Because the SCM and POU applications are integrated with the electronic health record (EHR), enterprise resource planning (ERP) and financial systems, a healthcare organization can seamlessly bring together real-time data and perform analytics to determine how supplies correlate to clinical and financial outcomes.
“Using that data set we can produce, even long-term, patient outcomes against costs for the products we use,” Rocchio explains. “That is highly valuable when you consider where the payment model is going in this country where we increasingly must account for costs and prove value. Looking at the data, we may determine it is beneficial to spend a little bit more money on an implant if we are getting better long-term outcome from it.”
“We are also able to take those data sets to our vendors and say this implant isn’t worth $400 more than the others, or it is worth more based on patient outcomes, so we want to buy more of them,” Rocchio added. “We can prove the money we are spending is providing the value that we want to deliver as a health system.”
4. Prevents Use of Expired/Recalled Products
Nearly one in four (24%) hospital staff members surveyed said they have seen or heard about expired or recalled equipment used on a patient.
To help prevent this from happening, healthcare organizations are using SCM technology to capture item-level details (e.g., lot and serial numbers, expiry dates) of products upon receipt, which can be accessed all the way through to the patient’s bedside through POU scanning.
“With the technology, an expired or recalled product won’t even make it to the patient’s room because the system will alert supply chain staff as they are scanning it to the case cart,” said Rocchio. “If supply chain doesn’t catch it for some reason, which is rare, the nurse will catch it when scanning the product at the bedside.”
Expired supplies not only threaten patient safety, but they also add to healthcare costs. With its POU solution, Munson Healthcare, a healthcare system consisting of nine hospitals serving 24 counties throughout Northern Michigan, reduced expired inventory costs by more than $250K per year.
“We are able to capture charges more efficiently and track inventory levels more accurately, both of which allow our clinical staff more time to focus on patient care,” said Flavius Toader, Director of Supply Chain for Munson Healthcare.
5. Improves Nurse Satisfaction and Retention
Because nurses are overworked, burned out and leaving the field, health systems and hospitals are pressured to do whatever they can to keep existing nursing staff and fill vacant positions.

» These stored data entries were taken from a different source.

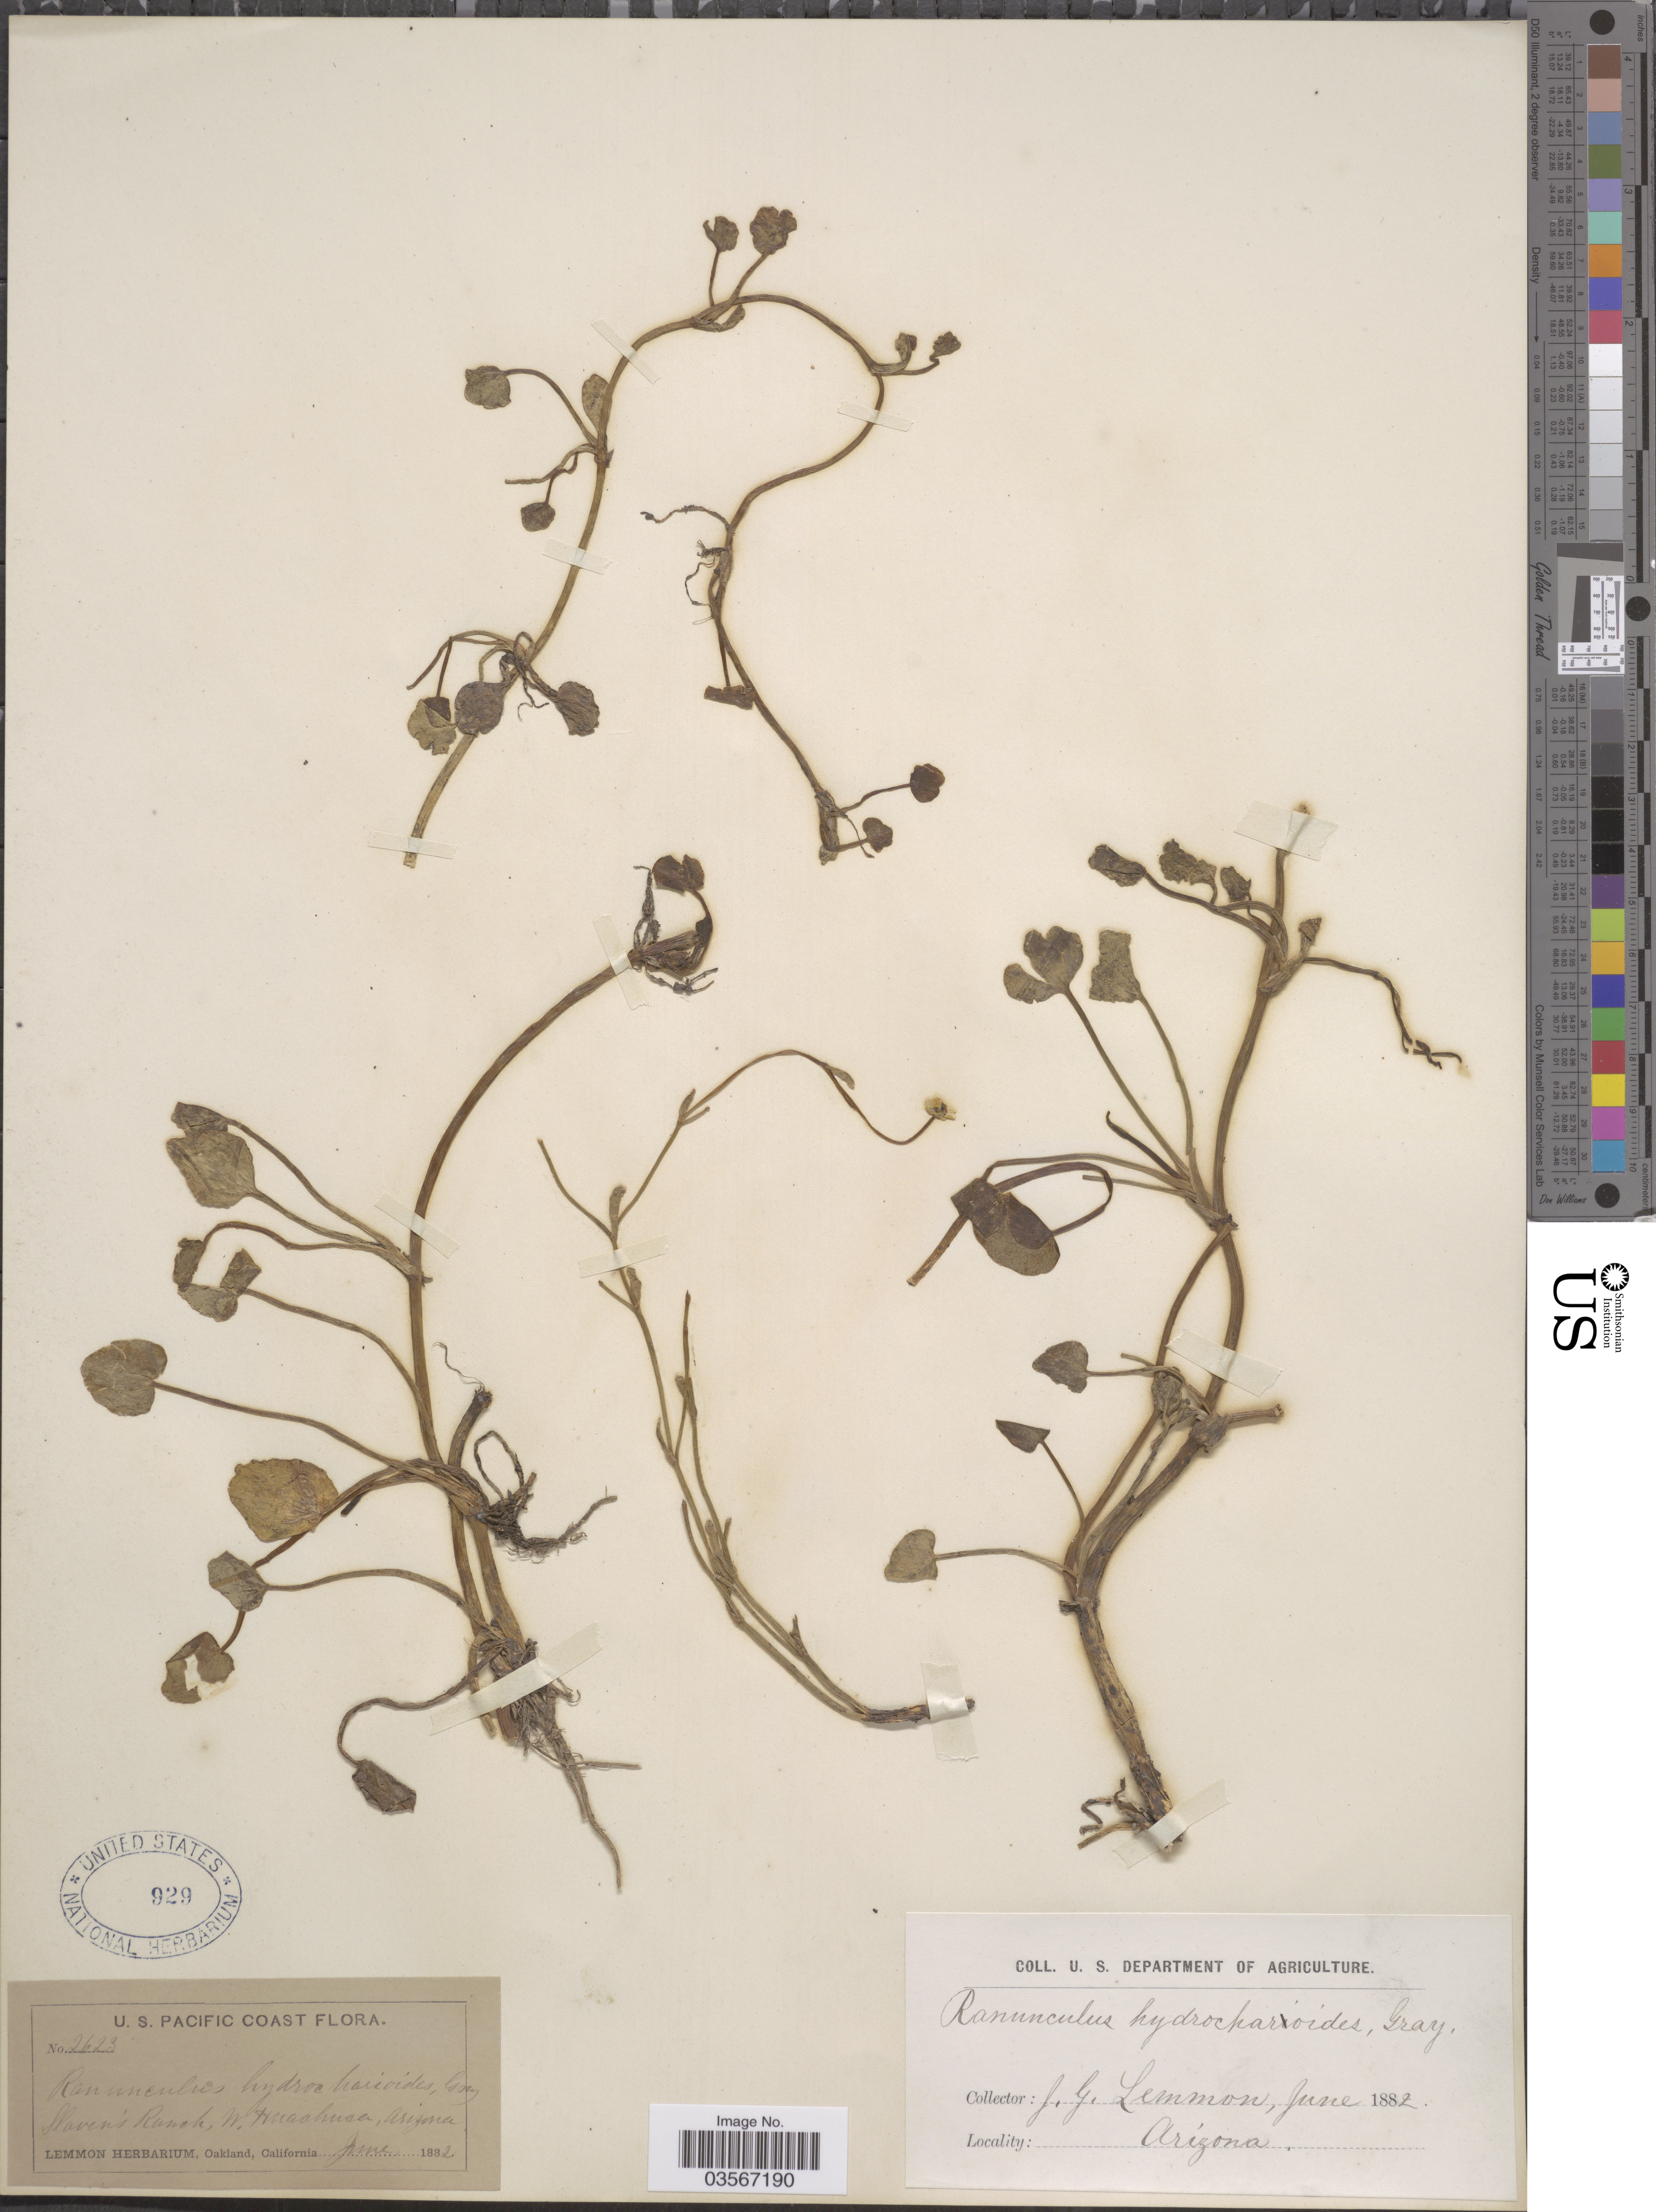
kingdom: Plantae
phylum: Tracheophyta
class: Magnoliopsida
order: Ranunculales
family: Ranunculaceae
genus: Ranunculus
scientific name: Ranunculus hydrocharoides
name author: A. Gray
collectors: J. Lemmon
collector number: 2623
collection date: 1882-06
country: United States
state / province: Arizona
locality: U. S. Pacific Coast. Slaven's Ranch, W. Huachuca.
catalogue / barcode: US 929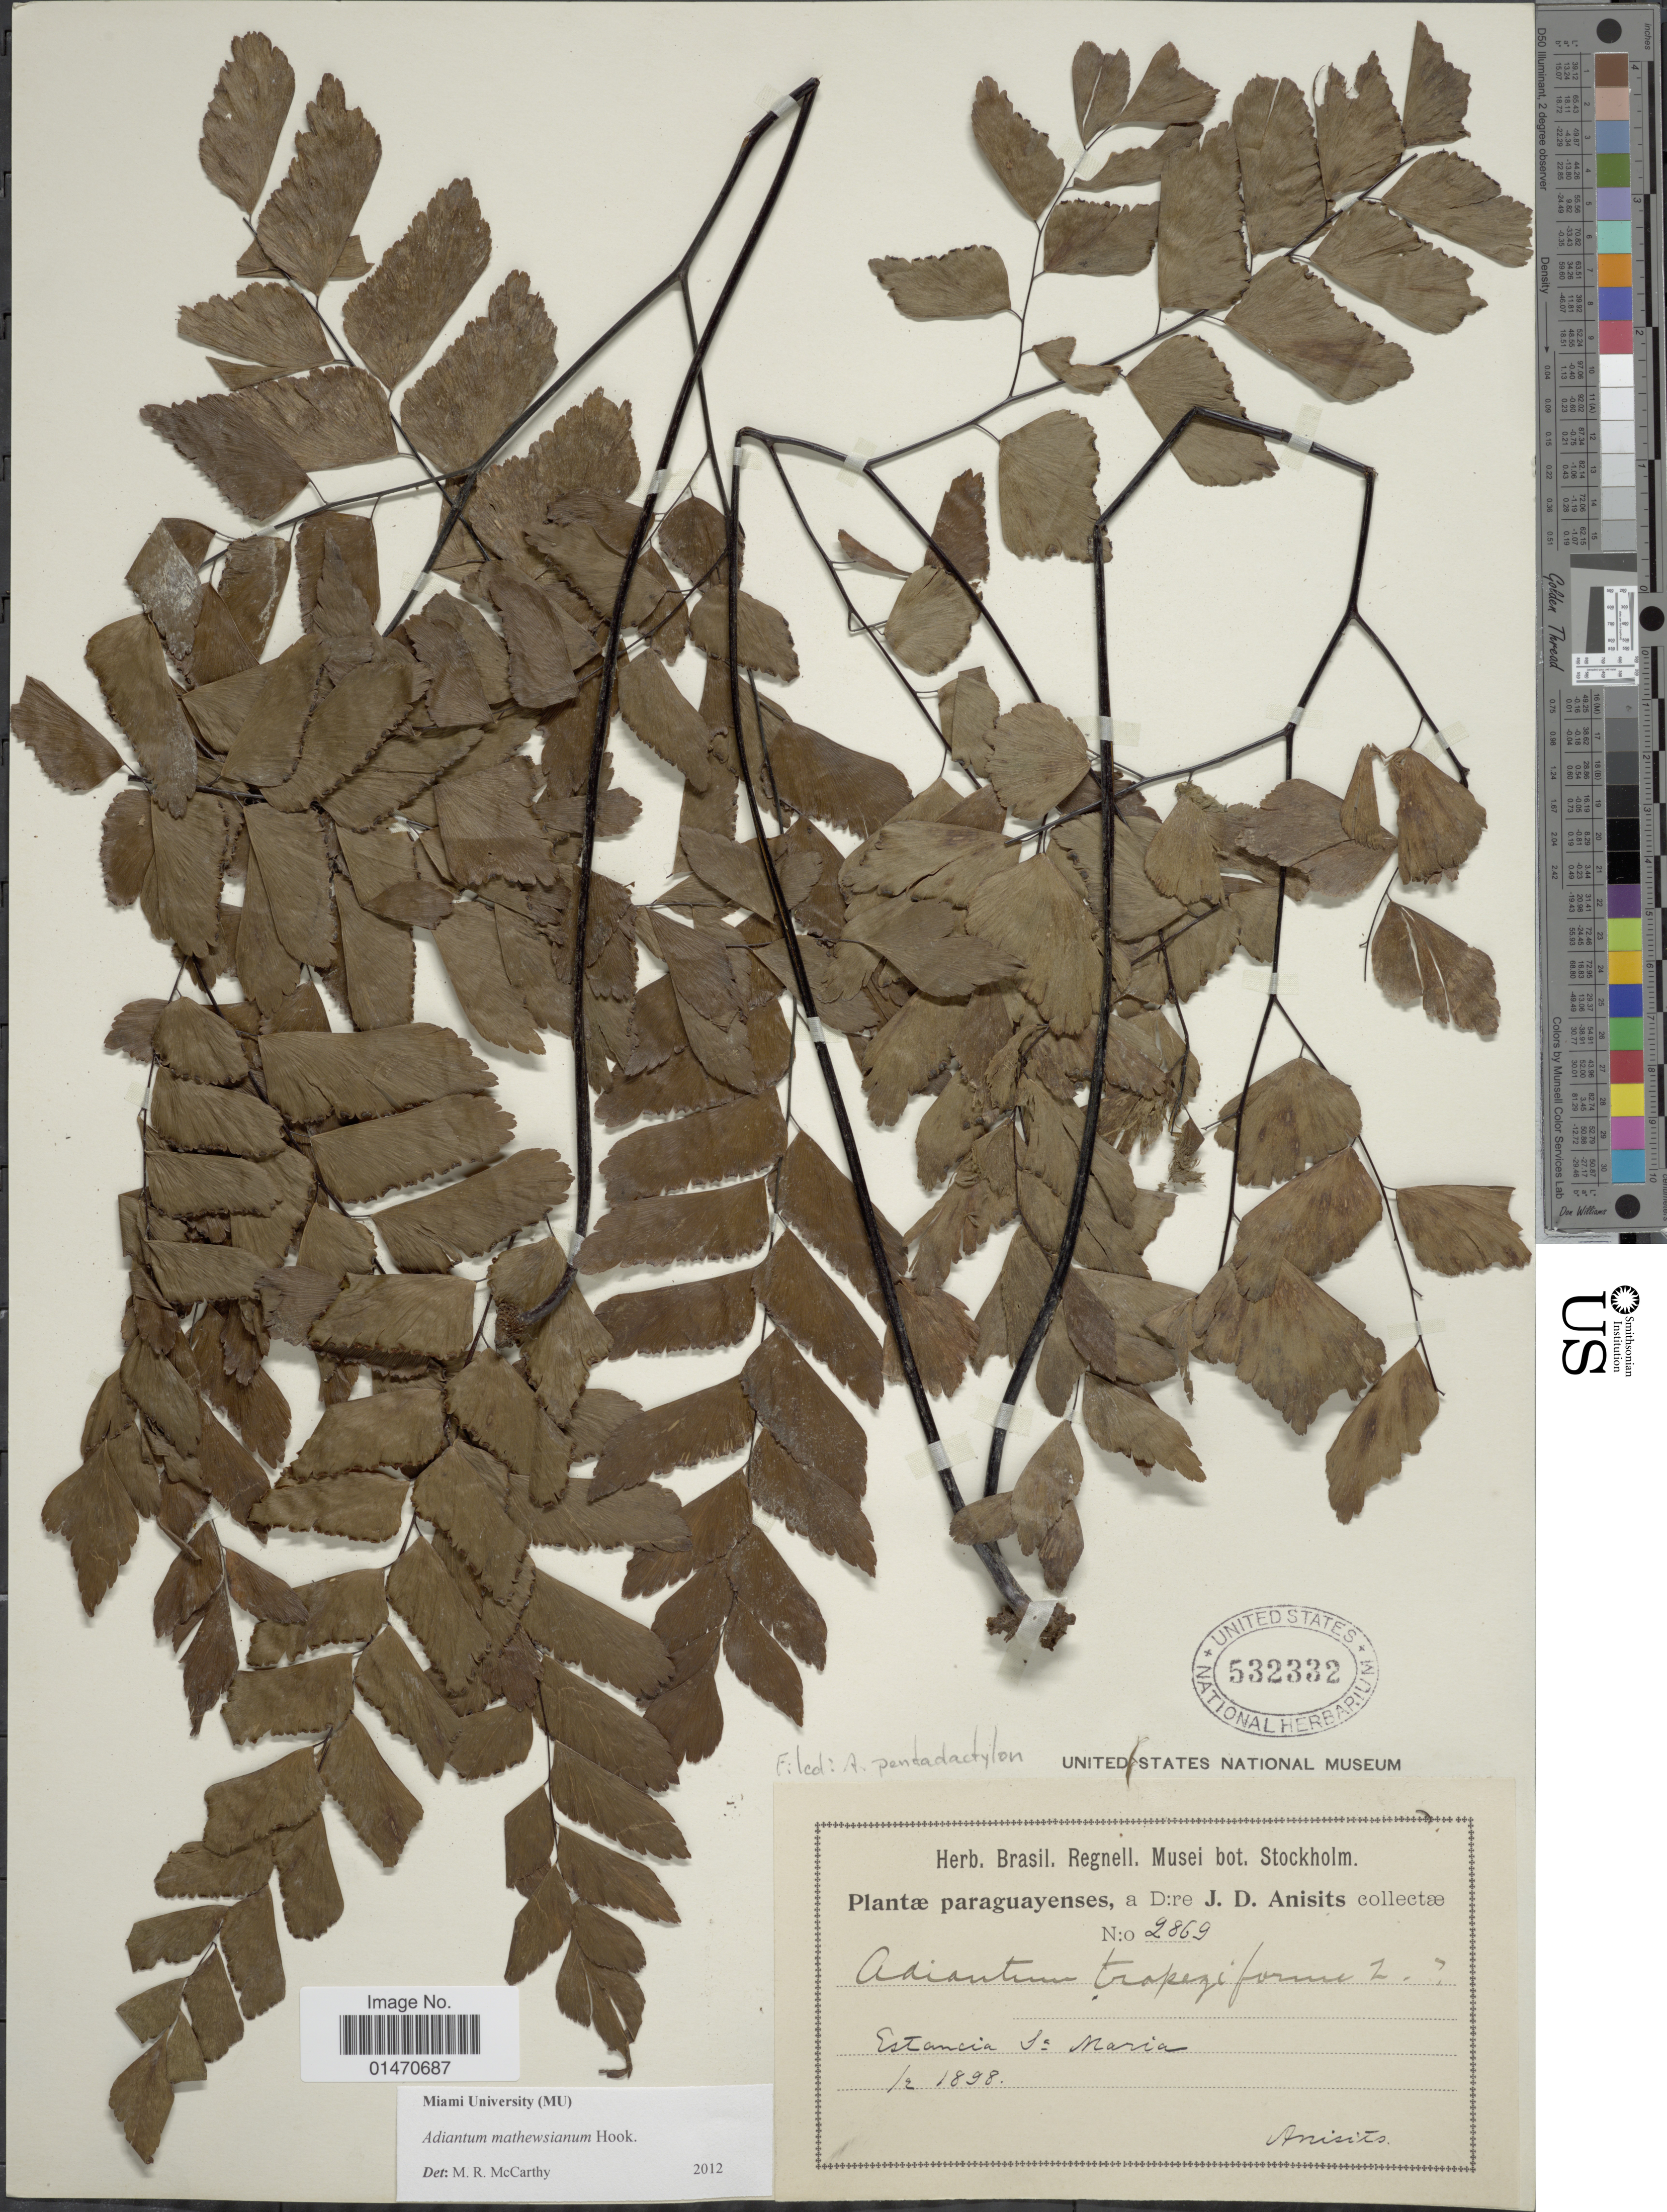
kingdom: Plantae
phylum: Tracheophyta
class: Polypodiopsida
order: Polypodiales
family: Pteridaceae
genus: Adiantum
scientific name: Adiantum mathewsianum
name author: Hook.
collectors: J. D. Anisits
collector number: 2869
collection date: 1898-02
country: Paraguay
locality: Estancia Sa Maria.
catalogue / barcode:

A better work environment not only improves nursing satisfaction but can also improve patient outcomes. Penn Nursing’s Center for Health Outcomes & Policy Research (CHOPR) found better nursing work environments are associated with lower odds of negative nurse outcomes, poor safety or quality ratings and negative patient outcomes, but higher odds of patient satisfaction.
“Value doesn’t just come in the form of money, it comes in the form of co-worker satisfaction, that nurse satisfaction,” said Rocchio. “For us, that nurse efficiency is staying by the bedside for patient care. So that’s one of the things we looked at: reducing workload.”
With automated inventory tracking and POU data capture, nurses can focus on their number one priority — patients — knowing supplies are available and use is documented in the patient record.
Conclusion
The end goal for each healthcare organization is enterprise-wide inventory visibility and controI. Implementing a point of use solution has the potential to improve operational performance as well as staff productivity levels. With more data and technology capabilities, nurses have the tools and supplies to ensure they are providing the best patient care possible.